If the debt incurred by an Italian debtor is expressed in a foreign currency, most typically USD, and the law governing the transaction from which the debt arises is Italian law (as is the case with respect to Italian sovereign debt, which is always governed by Italian law with Italian exclusive jurisdiction and sovereign immunity, even if it is denominated in a foreign currency) the debtor would have the choice to discharge its debt in the foreign currency at its nominal amount or in the currency having legal tender in Italy at the time of payment at the exchange rate at the time the payment becomes due. In this case, however, according to the consistent jurisprudence of the Italian Supreme Court interpreting Art. 1278, the debtor would not be allowed to arbitrage between the conversion rate on due date and actual payment date and would be obligated to gross-up the creditor. If, instead, the debt is expressed in a foreign currency but the law governing the transaction is the lex monetae (e.g., New York law), the Italian conflicts of laws rules would unequivocally point to New York law to regulate the effects of the change in currency and it is likely that an Italian court would dismiss any proceeding brought by an Italian debtor trying to avoid enforcement of a New York court judgment ordering the debtor to discharge its debt in USD and gross-up the creditor if the conversion rate on payment date materially differs from the conversion rate on due date. In addition, unlike the rules of civil procedure of other jurisdictions, a (contractual) negative declaration claim proceeding initiated by a debtor in an Italian court in order to establish Italian jurisdiction before the creditor brings legal proceedings in a foreign court would likely be dismissed and it is suggested that the margins for a sustainable action in tort would be very limited, if any.

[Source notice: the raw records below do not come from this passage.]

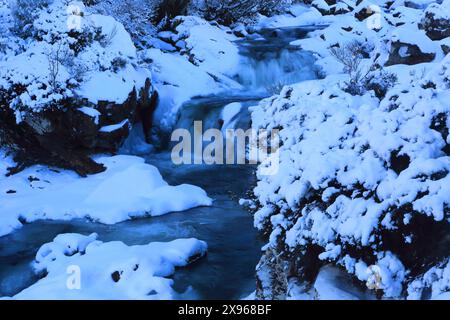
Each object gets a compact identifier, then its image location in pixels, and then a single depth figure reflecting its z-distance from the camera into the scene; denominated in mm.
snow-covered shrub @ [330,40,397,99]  7133
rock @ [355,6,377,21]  18609
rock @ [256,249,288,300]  4617
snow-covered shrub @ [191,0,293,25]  19438
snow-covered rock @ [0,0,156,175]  10102
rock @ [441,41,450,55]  11416
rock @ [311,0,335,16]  22097
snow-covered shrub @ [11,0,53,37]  11484
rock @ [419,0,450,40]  12172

As a further note, where an Italian debtor has become insolvent, under Italian insolvency proceedings after the automatic stay the lex obligationis and lex monetae would, upon the occurrence of the automatic stay, be converted into the lex fori and, hence, all creditors would have to be paid in the new currency and be grossed-up against any post-recasting devaluation.
The above summarizes our general views on the legal possibility and the impact of an Italexit on obligations issued by Italian debtors; a more detailed review of the relevant factual situation and the specific terms and conditions of a given debt instrument would be necessary to evaluate a creditor’s exact position.